The AI was able to generate a plausible looking solution very quickly
and confidently. Which was, at first glance, impressive. Wow. It
compiled first time and ran. Syntactically it was great. And that is
where the positives end. The code wasn't just wrong in terms of being
close, but inaccurate. It was just gibberish. The results weren't even
vaguely in the ballpark. People talk about AI being able to pass
university exam level questions... what a load of rubbish. This was
clearly plagarised so badly that the 'student' submitting the answer was
clueless that their answer was even wrong.
The AI had no idea -- and why would it. It is nothing more than a large
neural net that has produced a sequence of tokens based on another input
sequence of tokens. At its heart it is nothing more than a sophisticated
regression algorithm based on a series of data points which were used to
train it. What we are doing is the equivalent of deriving a line of best
fit through a cloud of data points and then asking the algorithm to
extrapolate based on that regression equation. It works -- of course it
does, it's just an equation -- but fundamentally it is grossly
misleading. Any decently educated person knows that extrapolation is
fraught with error. And that is all AI is (with the techniques used
today). A sophisticated extrapolation engine. Anyone who says otherwise
is deluding themselves.
Andreas is, in my view, completely right. If you rely on AI for coding
you will spend more time correcting the code than you would writing it
yourself. More than that, the code appears very neat, so the errors are
not obvious at first. Writing the code yourself will also bring you
closer to it, and that familiarity will breed insight that AI never had
to start with and certainly cannot impart to its users. Why would you
want to give up that side benefit from writing your own code?

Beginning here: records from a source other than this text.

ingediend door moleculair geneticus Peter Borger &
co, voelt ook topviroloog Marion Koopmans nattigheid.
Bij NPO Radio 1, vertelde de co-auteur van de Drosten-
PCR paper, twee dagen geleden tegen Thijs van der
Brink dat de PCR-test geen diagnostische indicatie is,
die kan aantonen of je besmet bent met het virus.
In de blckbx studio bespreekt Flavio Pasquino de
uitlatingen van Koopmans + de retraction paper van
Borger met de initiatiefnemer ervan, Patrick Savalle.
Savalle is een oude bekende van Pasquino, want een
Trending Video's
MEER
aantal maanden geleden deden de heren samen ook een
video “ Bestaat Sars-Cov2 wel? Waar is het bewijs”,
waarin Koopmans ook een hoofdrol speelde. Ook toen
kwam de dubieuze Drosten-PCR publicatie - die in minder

AI is, in my view, one of the more dangerous fads to come out recently.
Not necessarily because of the harm it might do itself, but because it
drives a false sense of security amongst those that do not understand it
-- which is to say most of the world, as there are very few people I've
met who are able to explain to me how it works, even on a basic level.

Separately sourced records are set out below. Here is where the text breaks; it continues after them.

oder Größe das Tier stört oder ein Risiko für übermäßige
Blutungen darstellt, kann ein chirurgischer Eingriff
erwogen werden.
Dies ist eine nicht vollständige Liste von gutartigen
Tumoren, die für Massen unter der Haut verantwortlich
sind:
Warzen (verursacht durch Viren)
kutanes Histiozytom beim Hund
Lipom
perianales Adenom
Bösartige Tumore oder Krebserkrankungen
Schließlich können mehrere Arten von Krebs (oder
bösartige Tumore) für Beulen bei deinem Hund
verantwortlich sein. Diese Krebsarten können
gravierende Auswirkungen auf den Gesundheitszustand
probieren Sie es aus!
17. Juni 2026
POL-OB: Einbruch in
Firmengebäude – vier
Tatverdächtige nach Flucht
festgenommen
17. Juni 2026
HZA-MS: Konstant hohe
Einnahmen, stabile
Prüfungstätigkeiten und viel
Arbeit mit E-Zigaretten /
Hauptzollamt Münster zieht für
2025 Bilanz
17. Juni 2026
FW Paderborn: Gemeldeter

Perversely this could lead to a loss of knowledge and intelligence
amongst the non-machine population.
Maybe I'm wrong and I'm just a modern-day Luddite. I'd be interested to
know if there are any genuine real-world cases where AI code is useful.
I was thinking that maybe boilerplate code, like when writing GUI etc.

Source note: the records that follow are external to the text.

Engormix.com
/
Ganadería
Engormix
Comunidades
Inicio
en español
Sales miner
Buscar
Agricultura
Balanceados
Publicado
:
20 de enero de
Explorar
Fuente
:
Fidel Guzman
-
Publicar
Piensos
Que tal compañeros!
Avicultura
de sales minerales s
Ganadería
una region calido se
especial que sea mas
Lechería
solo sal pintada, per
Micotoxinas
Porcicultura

but NetBeans Matisse already has that covered just fine. How would AI
improve this? It wouldn't have a chance improving on many of the
algorithms I write for solving engineering problems for the simple
reason that many of those algorithms never existed before I wrote them
and I'm proud to admit that I had to fall back on real intelligence, and
not artificial intelligence, to write them :-)
Anyway, an interesting topic!
Peter
On 2024/02/08 16:17:51 Andreas Reichel wrote:
> On Thu, 2024-02-08 at 11:16 -0500, Alonso Del Arte wrote:
> > There isn't, but probably soon there will be. If it's built-in, it
> > better come with an off switch. But if BlueJ adds an AI assistant,
> > then we're really in trouble.
>
> I have tried them all on IntelliJ and I can tell you: they are rubbish!
> OpenAI is great for looking up JAVA or C API efficiently and for this
> case you have a 50% chance to get something useful (although 50% chance
> of getting completely wrong information, like Java Libraries that don't
> exist.)
>
> But in the IDE it is just annoying. You will spend more time correcting
> the suggestions than writing code.
>
> Example: ask for a Java Example of Prophet Time Series Forecast! Or ask
> for a sample of RGBA to ARGB Byte Swapping using SSE or AVX.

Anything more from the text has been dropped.